- IATA: none; ICAO: none; FAA LID: M45;

Summary
- Airport type: Public
- Owner: Alpine County
- Serves: Markleeville, California
- Elevation AMSL: 5,867 ft (1,788 m)
- Coordinates: 38°44′05″N 119°46′01″W﻿ / ﻿38.73472°N 119.76694°W
- Interactive map of Alpine County Airport

Runways
| Direction | Length |  | Surface |
| ft | m |
| 17/35 | 4,443 | 1,354 | Asphalt |

Statistics (2007)
- Aircraft operations: 650
- Source: Federal Aviation Administration

= Alpine County Airport =

Alpine County Airport is a county-owned public-use airport located three nautical miles (6 km) north of the central business district of Markleeville, in Alpine County, California, United States.

It is in the eastern Sierra Nevada range and serves as a general aviation airport. The airport has a single runway, with an apron to park small light aircraft. The airport has no buildings, no lights and is rarely used, averaging only 54 aircraft movements per month.

It is the only operational airport in Alpine County.

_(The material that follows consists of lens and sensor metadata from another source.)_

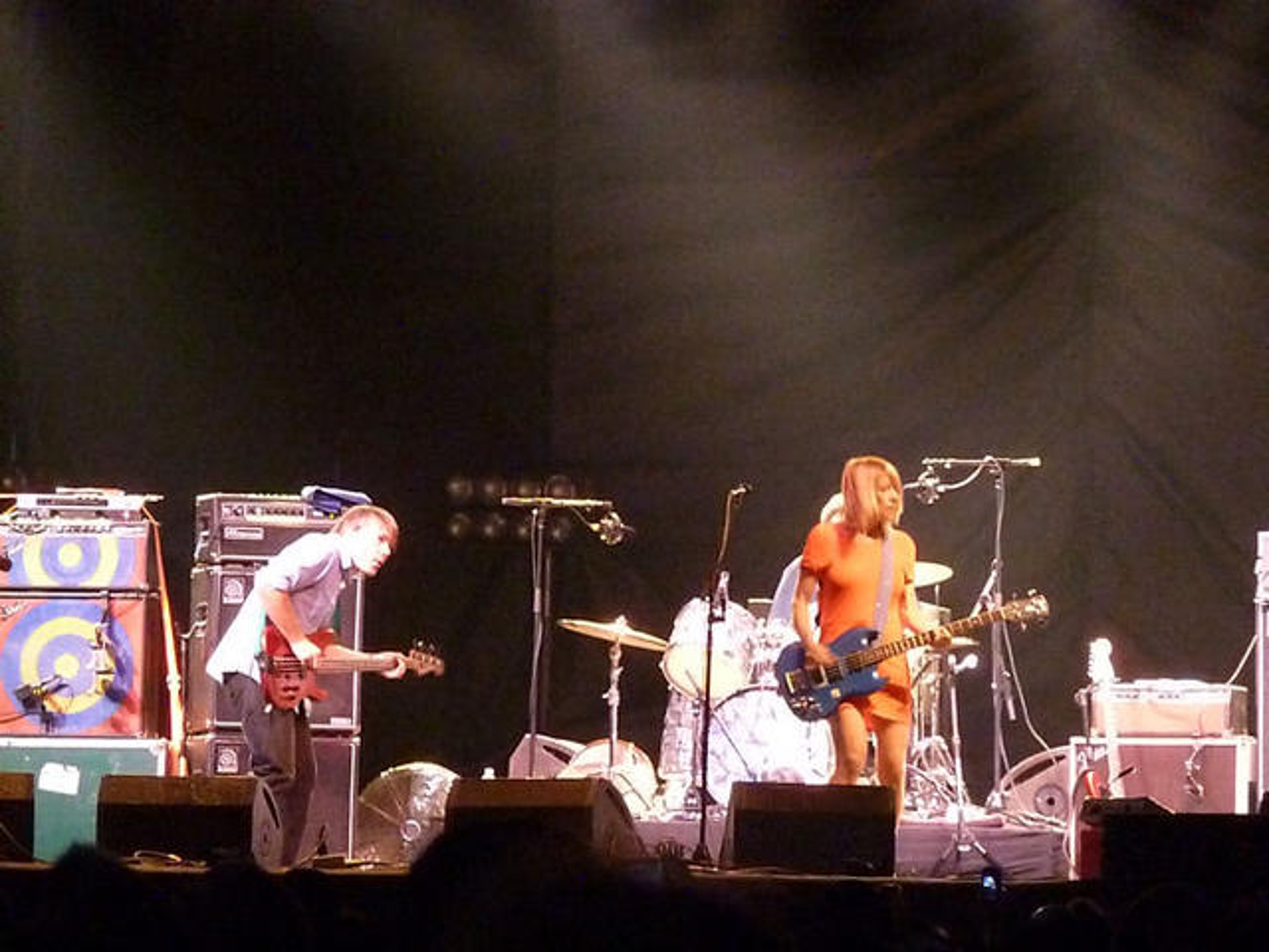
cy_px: 476
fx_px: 14077
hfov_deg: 5.2
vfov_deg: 3.9
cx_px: 634
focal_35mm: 384
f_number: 5.9
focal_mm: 68.8
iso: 3200
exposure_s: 1/25
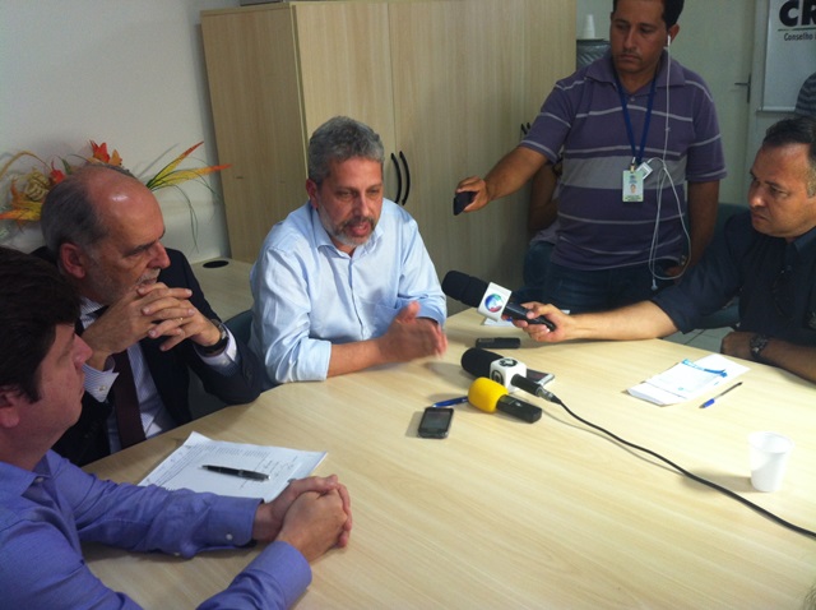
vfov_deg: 40.6
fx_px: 824
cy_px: 305
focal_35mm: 35
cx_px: 408
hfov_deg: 52.7
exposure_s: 1/17
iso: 80
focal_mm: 3.85
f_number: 2.8
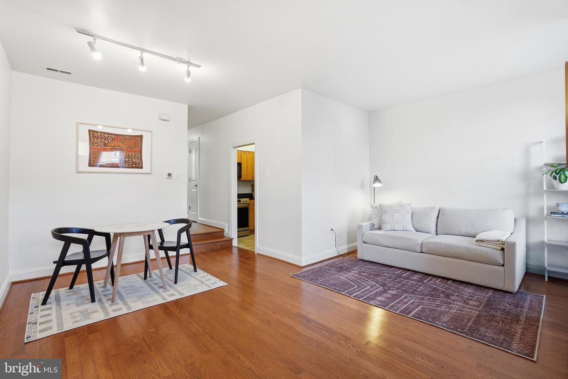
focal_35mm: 15
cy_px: 190
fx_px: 237
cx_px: 284
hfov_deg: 100.4
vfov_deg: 77.3
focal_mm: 10
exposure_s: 1/20
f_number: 7.1
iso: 100
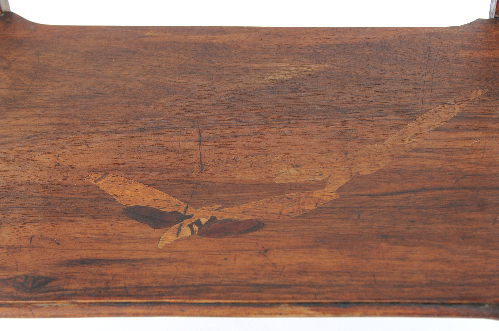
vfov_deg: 23.7
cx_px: 250
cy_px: 166
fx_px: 789
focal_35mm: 57
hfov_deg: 35.1
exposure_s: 1/200
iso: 250
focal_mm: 38
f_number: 4.5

== Facilities and aircraft ==
Alpine County Airport covers an area of 300 acre at an elevation of 5,867 feet (1,788 m) above mean sea level. It has one asphalt paved runway, designated 17/35, which measures 4,443 by 50 feet (1,354 x 15 m). For the 12-month period ending August 15, 2007, the airport had 650 aircraft operations, an average of 54 per month, all of which were general aviation.

The airport is closed during snow, due to no snow removal. Runway 17/35 is limited to 4800 lb single wheel and 9600 lb dual wheel aircraft.